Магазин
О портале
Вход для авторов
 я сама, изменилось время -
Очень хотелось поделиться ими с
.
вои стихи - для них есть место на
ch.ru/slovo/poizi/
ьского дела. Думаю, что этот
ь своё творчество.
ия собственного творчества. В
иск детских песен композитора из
---
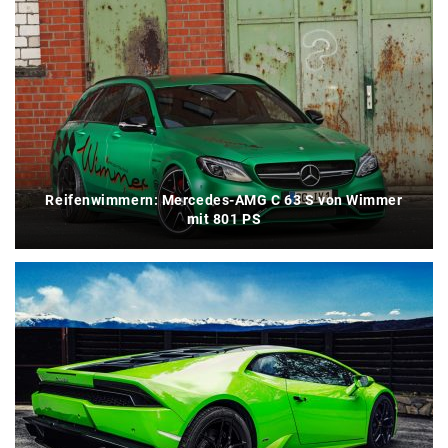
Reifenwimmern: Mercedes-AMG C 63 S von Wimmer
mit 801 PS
---
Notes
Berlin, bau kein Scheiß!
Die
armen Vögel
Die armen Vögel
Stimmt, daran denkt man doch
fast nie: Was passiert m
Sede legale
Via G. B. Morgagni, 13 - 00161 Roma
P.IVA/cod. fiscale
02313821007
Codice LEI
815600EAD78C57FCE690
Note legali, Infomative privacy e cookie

**BRIEF**: Everything above from the line containing "fast nie: Was passiert m" through the line containing "Note legali, Infomative privacy e cookie" must be copied exactly. Nothing outside that range belongs in the answer.

**RESPONSE TO THE EXERCISE**:
fast nie: Was passiert m
Sede legale
Via G. B. Morgagni, 13 - 00161 Roma
P.IVA/cod. fiscale
02313821007
Codice LEI
815600EAD78C57FCE690
Note legali, Infomative privacy e cookie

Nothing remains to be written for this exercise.